Report each line of the records that contains the string "track", copying every such line in full.

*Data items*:
** begin **

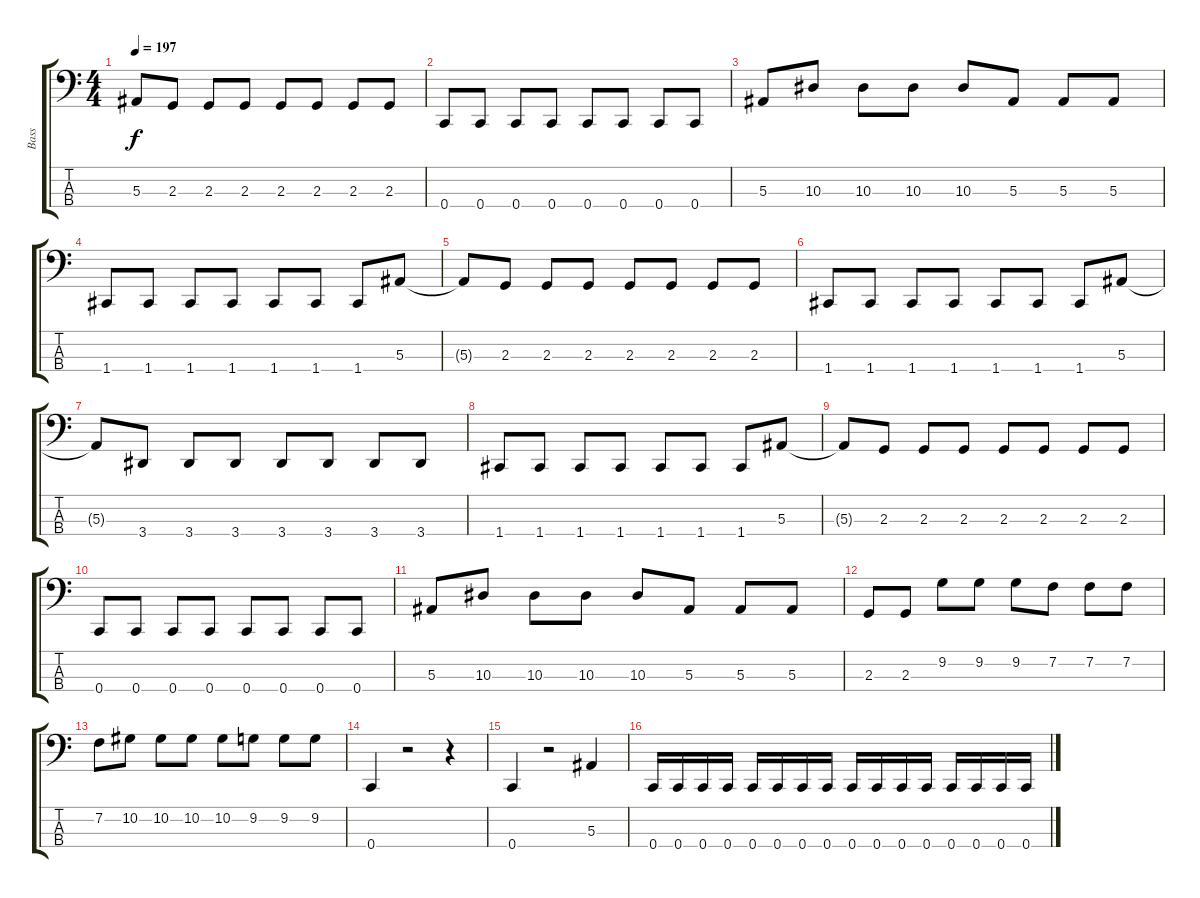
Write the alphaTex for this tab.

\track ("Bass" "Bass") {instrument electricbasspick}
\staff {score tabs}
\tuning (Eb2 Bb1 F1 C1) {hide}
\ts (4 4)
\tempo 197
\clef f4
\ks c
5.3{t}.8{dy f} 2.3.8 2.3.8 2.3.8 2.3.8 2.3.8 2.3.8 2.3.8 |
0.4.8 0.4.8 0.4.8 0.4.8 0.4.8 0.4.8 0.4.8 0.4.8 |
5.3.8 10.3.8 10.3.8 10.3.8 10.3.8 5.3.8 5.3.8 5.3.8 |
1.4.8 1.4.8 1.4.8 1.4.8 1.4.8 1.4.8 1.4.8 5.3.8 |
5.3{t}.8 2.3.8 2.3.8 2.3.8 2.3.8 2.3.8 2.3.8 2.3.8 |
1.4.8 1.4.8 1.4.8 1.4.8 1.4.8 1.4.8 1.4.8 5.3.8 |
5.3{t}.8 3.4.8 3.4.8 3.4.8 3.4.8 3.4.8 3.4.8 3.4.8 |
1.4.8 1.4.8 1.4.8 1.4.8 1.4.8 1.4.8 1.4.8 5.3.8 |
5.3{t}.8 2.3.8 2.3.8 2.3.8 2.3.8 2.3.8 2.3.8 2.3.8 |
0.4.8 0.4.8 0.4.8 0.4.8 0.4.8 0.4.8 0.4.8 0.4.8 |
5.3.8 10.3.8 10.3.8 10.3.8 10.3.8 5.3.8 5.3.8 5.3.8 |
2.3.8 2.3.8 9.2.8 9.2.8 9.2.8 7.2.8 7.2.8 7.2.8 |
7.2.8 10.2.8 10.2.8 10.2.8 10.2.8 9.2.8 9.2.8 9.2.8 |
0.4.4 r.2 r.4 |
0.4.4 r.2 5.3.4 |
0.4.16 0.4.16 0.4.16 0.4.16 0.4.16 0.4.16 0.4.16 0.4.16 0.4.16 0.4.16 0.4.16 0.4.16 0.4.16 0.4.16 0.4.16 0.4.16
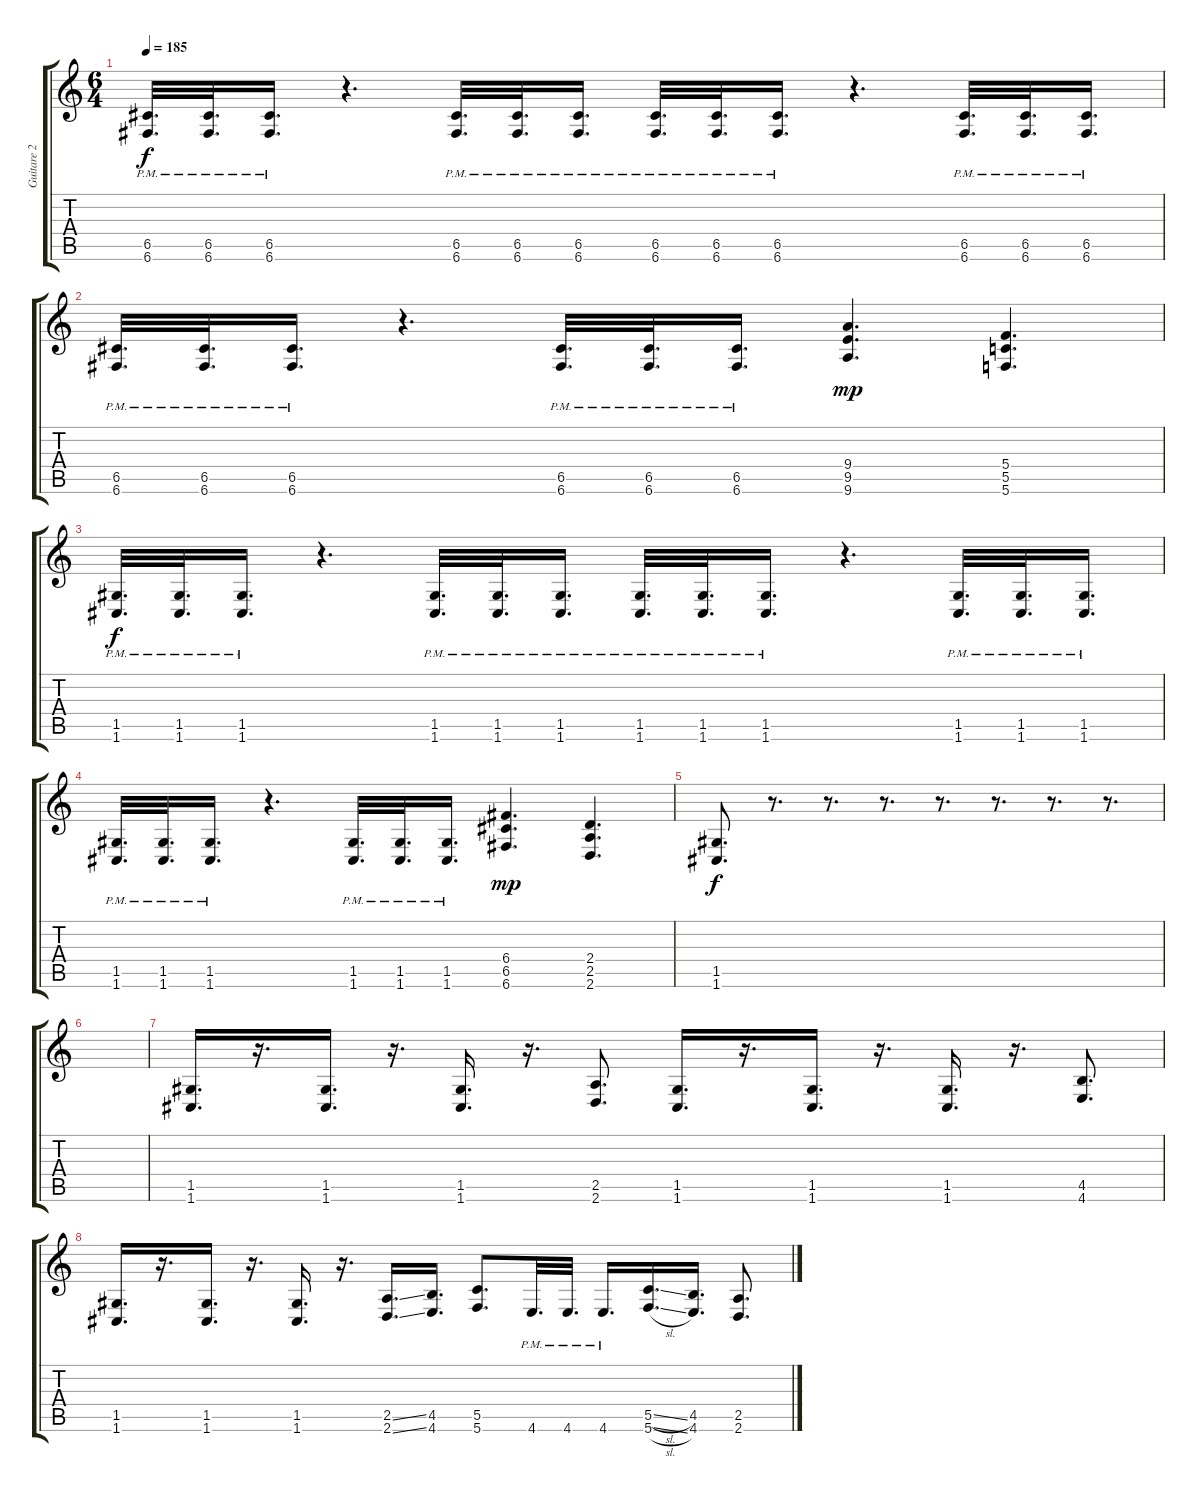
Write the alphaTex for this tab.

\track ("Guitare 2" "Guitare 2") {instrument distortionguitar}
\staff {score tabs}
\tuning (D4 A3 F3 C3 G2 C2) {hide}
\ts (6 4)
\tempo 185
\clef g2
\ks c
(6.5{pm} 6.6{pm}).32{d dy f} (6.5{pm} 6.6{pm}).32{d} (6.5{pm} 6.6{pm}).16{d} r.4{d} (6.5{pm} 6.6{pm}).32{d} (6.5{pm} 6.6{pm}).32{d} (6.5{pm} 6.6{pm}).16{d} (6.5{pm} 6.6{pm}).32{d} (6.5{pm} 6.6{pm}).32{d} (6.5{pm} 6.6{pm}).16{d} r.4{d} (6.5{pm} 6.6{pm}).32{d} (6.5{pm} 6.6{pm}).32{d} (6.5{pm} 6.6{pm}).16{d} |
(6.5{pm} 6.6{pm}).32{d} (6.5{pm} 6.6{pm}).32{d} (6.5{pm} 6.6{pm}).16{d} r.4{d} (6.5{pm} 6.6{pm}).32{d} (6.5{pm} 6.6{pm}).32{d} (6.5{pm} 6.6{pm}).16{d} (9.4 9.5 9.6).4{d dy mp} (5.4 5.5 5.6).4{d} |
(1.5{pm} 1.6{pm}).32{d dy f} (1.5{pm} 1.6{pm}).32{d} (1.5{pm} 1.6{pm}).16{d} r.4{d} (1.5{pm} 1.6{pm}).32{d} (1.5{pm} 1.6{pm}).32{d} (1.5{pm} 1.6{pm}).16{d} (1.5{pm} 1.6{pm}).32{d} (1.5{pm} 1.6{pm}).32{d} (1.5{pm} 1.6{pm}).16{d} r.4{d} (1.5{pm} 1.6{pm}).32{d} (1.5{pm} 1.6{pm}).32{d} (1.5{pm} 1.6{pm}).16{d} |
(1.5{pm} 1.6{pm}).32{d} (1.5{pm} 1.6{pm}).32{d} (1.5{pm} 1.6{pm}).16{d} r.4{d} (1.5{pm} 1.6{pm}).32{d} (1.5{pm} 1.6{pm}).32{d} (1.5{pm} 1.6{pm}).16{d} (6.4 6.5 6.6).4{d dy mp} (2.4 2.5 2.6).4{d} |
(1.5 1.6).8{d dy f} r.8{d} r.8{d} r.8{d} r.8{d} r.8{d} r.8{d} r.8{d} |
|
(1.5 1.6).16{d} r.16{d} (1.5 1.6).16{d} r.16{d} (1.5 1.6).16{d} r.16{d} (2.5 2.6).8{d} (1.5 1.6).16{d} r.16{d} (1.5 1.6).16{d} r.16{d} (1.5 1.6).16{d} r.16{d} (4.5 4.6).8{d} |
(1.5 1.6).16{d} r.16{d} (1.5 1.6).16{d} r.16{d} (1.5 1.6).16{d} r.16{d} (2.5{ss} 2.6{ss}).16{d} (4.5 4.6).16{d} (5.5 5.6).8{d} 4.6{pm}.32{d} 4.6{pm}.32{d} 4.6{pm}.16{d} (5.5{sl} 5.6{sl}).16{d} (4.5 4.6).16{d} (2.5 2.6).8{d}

** end **

*SOLVED PROBLEM*:
\track ("Bass" "Bass") {instrument electricbasspick}
\track ("Guitare 2" "Guitare 2") {instrument distortionguitar}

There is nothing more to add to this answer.